After some routine bloodwork revealed a shocking elevation in the NT-proBNP – an indicator of heart disease, we scheduled an appointment with a cardiologist per our primary veterinarian’s recommendation. When the appointment finally arrived, we were off to a new clinic with new smells and sounds. My Beany girl seemed extra stressed on this car ride. She always cries in this car, but on this ride she began to pant. I imagine my nerves weren’t helping the situation.
The Exam and Blood Pressure
Once back in the exam room they did the standard weight, and body checks, then they took her blood pressure. This is fairly uncommon for younger fur babies, so you may not have seen this performed. Having older kitties I was used to this being a part of our annual check-ups, but things were a little different at this specialist. At our primary, a small baby cuff is placed around the forearm and gooey stuff is placed on the paw pad to connect with the probe on the doppler ultrasound machine. As you may imagine, this is not a very pleasant experience for a kitty, so there is a lot of wriggling to free to wet paw.
This was the first time I had seen blood pressure checked using the tail. It was the exact same concept as the forearm, but the Vet Tech said they find it tends to be a little less annoying to the kitty and sure enough she was right! I gave Beany lots of rubbies and scratches during the preparation and she only made one little meow protest when the goo went on her tail. She stayed still and relaxed (all things considered) during the test. Normal blood pressure? Check!

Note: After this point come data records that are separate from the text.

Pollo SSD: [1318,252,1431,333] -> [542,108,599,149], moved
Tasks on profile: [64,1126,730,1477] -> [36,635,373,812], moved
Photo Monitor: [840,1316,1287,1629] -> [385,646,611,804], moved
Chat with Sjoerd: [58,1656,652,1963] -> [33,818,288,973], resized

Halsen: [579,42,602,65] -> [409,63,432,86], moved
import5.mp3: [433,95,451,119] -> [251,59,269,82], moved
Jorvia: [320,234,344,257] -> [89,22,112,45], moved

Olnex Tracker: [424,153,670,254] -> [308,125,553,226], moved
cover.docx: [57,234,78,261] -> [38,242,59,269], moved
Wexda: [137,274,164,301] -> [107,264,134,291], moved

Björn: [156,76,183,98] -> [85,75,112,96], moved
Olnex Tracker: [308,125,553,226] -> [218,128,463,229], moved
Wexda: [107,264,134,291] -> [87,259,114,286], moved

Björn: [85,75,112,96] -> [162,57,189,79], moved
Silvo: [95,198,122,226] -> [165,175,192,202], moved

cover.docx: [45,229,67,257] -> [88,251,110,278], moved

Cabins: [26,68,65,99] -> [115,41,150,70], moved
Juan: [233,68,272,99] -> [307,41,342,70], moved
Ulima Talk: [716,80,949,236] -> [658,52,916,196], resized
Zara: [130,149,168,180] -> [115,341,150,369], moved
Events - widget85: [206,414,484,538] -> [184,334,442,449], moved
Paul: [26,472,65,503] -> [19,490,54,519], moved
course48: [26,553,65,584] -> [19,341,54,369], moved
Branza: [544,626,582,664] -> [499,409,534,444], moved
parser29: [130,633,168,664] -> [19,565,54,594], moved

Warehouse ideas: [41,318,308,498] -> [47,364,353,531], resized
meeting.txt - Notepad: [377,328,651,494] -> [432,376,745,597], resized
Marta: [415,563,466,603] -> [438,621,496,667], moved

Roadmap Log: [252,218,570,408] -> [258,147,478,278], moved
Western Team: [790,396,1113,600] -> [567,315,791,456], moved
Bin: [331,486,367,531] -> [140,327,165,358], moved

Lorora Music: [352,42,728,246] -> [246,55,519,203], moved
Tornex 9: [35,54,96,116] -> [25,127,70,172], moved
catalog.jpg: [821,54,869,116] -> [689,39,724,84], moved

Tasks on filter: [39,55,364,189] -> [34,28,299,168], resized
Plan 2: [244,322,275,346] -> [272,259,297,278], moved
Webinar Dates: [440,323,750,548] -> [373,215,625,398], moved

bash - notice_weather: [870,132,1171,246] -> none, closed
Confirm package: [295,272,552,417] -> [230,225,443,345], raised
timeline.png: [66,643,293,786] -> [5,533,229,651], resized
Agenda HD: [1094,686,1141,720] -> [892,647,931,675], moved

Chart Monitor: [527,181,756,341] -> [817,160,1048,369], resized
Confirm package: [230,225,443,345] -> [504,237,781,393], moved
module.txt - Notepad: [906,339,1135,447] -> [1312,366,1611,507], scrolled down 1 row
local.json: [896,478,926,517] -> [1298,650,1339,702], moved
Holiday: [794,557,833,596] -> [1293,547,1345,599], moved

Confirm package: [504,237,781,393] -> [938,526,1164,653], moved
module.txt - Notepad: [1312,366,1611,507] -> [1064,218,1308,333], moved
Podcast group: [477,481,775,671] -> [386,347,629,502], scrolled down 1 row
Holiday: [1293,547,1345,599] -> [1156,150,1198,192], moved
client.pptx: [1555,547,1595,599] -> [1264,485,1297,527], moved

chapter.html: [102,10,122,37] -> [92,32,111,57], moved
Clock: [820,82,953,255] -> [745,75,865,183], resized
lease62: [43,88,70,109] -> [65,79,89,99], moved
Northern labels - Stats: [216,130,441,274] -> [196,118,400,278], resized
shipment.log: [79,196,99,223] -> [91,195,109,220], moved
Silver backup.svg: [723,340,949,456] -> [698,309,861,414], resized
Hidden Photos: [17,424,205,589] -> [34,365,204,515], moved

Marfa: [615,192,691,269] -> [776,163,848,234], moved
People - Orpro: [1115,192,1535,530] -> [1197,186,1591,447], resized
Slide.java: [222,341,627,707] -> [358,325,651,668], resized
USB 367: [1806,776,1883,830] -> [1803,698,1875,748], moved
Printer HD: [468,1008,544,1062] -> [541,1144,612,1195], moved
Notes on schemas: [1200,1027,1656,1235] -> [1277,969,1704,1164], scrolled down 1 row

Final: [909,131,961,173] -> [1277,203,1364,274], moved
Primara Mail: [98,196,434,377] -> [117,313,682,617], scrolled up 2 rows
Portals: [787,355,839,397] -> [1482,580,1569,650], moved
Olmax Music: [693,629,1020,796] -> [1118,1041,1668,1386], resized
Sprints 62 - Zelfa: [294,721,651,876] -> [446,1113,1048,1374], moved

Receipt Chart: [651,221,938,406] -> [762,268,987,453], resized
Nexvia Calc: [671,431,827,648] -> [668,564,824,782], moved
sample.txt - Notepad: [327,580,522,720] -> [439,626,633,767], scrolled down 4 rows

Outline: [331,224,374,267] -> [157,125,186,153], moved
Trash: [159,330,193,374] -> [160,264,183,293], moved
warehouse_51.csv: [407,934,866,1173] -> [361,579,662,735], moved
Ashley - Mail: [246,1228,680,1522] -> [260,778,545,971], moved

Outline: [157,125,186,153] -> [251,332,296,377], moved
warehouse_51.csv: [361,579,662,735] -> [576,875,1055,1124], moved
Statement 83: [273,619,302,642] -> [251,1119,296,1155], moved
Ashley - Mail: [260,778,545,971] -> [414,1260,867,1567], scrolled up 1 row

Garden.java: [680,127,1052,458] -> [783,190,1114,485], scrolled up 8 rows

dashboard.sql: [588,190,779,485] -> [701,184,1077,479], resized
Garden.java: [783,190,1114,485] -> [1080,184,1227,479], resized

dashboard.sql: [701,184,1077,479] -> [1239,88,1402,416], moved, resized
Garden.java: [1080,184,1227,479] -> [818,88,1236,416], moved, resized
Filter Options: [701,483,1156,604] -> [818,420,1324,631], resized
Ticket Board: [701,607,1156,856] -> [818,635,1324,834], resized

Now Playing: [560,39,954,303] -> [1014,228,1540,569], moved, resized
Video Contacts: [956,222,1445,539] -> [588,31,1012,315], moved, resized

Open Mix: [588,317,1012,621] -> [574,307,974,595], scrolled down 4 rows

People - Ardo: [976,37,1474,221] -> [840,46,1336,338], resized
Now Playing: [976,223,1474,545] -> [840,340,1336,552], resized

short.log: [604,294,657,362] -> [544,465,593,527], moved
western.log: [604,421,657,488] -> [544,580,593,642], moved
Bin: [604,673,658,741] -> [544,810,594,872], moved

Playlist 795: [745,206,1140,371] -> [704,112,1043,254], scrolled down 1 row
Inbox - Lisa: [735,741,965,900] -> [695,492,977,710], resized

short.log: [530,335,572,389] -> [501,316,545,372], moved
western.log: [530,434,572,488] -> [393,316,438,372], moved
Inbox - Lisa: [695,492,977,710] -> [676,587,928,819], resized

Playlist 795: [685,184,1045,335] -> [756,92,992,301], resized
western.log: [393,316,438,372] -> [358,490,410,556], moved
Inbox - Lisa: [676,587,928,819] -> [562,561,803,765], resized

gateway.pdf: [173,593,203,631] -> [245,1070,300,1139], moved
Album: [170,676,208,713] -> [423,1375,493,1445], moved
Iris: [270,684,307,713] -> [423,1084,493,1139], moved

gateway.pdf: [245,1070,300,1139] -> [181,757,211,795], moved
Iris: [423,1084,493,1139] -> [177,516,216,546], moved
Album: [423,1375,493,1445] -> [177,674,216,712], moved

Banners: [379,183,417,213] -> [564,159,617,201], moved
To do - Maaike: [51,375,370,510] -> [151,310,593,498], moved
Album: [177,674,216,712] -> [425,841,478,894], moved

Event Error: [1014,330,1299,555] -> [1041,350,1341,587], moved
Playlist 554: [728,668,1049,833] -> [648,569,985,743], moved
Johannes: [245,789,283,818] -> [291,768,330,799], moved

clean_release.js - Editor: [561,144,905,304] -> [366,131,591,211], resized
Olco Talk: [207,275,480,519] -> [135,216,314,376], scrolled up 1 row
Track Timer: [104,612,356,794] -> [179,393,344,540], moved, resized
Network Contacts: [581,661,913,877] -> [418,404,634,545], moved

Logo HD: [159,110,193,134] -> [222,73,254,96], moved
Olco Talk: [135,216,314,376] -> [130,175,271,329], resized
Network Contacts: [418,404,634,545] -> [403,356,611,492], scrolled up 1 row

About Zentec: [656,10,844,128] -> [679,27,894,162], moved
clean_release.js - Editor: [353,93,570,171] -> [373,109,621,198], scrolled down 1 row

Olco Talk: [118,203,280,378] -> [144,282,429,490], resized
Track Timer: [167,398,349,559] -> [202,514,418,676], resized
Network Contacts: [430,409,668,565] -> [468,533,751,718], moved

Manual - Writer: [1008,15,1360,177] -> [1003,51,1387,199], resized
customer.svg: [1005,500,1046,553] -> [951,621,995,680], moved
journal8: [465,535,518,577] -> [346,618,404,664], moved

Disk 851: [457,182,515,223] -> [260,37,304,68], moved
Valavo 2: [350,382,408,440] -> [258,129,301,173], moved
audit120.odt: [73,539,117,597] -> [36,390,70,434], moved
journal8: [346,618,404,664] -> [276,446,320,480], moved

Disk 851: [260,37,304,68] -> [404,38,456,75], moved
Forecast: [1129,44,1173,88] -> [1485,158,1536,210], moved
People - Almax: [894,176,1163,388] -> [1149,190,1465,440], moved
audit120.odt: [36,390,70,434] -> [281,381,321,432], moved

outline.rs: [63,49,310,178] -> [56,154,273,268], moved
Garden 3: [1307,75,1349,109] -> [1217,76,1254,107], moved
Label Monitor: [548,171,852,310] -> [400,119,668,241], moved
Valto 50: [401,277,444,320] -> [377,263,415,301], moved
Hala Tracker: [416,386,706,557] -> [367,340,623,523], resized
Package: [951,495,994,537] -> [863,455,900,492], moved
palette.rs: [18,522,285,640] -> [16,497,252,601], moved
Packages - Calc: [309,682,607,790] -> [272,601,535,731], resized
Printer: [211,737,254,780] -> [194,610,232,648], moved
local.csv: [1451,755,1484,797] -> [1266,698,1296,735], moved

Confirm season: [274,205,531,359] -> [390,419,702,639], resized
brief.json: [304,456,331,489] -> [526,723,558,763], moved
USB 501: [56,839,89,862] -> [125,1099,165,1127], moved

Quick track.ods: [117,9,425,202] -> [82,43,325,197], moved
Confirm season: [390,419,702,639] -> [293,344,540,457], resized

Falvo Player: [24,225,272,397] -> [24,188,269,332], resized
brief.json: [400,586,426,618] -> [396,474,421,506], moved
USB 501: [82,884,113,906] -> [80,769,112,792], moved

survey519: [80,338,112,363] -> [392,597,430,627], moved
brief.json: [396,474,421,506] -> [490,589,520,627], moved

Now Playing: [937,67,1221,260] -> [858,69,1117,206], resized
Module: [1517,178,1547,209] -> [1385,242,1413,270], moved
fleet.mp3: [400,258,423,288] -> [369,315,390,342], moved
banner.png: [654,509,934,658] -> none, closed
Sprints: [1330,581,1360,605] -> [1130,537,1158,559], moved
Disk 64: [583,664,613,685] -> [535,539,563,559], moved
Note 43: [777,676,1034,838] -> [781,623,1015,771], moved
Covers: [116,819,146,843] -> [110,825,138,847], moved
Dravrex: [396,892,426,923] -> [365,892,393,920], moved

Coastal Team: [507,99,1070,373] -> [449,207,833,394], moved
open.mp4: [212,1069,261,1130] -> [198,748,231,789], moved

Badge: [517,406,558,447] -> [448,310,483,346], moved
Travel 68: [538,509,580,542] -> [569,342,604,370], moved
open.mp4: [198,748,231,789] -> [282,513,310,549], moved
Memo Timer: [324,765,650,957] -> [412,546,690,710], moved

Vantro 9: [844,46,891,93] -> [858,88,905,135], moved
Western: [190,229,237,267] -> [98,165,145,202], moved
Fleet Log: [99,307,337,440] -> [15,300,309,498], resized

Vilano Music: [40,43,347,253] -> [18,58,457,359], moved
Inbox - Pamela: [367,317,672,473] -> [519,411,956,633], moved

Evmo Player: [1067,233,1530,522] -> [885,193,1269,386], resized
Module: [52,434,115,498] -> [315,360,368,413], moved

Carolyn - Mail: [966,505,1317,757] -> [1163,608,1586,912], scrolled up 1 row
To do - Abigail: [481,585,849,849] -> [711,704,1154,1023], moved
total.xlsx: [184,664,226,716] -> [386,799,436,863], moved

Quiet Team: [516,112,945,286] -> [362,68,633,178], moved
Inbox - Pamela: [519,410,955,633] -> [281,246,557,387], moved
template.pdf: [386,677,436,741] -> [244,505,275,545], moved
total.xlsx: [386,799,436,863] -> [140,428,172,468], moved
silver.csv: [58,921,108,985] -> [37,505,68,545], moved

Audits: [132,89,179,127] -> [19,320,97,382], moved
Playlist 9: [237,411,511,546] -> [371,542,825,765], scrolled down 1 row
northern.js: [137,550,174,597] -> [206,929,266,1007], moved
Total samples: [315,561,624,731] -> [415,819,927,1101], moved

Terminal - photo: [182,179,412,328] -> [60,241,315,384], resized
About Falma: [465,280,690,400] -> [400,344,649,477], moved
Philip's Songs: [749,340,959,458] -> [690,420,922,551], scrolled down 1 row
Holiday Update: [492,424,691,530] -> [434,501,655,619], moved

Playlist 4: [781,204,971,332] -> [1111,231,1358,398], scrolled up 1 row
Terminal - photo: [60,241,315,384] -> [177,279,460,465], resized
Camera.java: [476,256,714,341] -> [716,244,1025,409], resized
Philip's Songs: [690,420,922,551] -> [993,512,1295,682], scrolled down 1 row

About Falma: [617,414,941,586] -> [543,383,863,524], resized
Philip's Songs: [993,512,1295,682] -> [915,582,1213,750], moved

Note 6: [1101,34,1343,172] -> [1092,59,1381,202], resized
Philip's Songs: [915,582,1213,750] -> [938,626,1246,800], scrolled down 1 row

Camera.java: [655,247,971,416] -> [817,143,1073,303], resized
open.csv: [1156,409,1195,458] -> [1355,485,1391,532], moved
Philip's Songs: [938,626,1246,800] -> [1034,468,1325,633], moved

The echocardiogram was next. I knew she was going to be awake for the test and I was pleased to hear that she wasn’t going to be confined to the “cone of shame.” We moved to another room with very dim lighting and an ultrasound machine. A Tech wrapped a towel around Beany’s chest/head to stabilize her and also held her front legs while another Tech supported her back and held her rear legs. They got her into position so quickly I don’t think Beany even knew what was happening. It was only after she was restrained that her tail began to flicker around showing her annoyance. The process went so smoothly there was no hissing or growling, I was impressed!
More Goo and Probing
It was time to finally see our baby’s heart. The doctor applied a little alcohol to separate the fur on her chest then added the water-soluble gel to provide contact with the ultrasound probe. Throughout the test the doctor explained exactly what we were seeing and what and why he was taking measurements. We started with views as Beany laid on her right side and then switched to the left to take some final pictures and measurements. It was really fascinating and such a relief that Beany seemed so unbothered. Aside from the Doctor being so incredibly informative, the best part was that Meowmy and Daddy were there the entire time to talk gently with Beany and to love on her so that she knew was safe.
During the echocardiogram the doctor showed us the problem areas. Beany has moderate heart muscle thickening on the left side (ventricular hypertrophy) along with moderate enlargement of the left atrium (atrial dilation). Her diagnosis, Hypertrophic Cardiomyopathy (HCM), in lay terms, heart disease. After the test, the Doctor gave us tons of information about the disease and recommendations for next steps. We would begin treatment with an anti-platelet medication to reduce her chance of blood clots and we would need to follow-up in 4-6 months to repeat the tests to check the status of the disease.
I wasn’t completely shocked with the diagnosis since Beany’s blood work level was so off the charts, but I was of course holding out hope that it would be something minor or treatable. With a new, moderately progressed disease added to her list of ailments, I know I have a lot of reading and learning ahead. As I learn more, I’ll share highlights with you on this blog. For now, Beany is home and stable and one thing I know is that we are in this together. We are staying positive and taking things one day at a time while enjoying every moment we get to spend together.
Have you ever seen a veterinary cardiologist? Was your experience similar?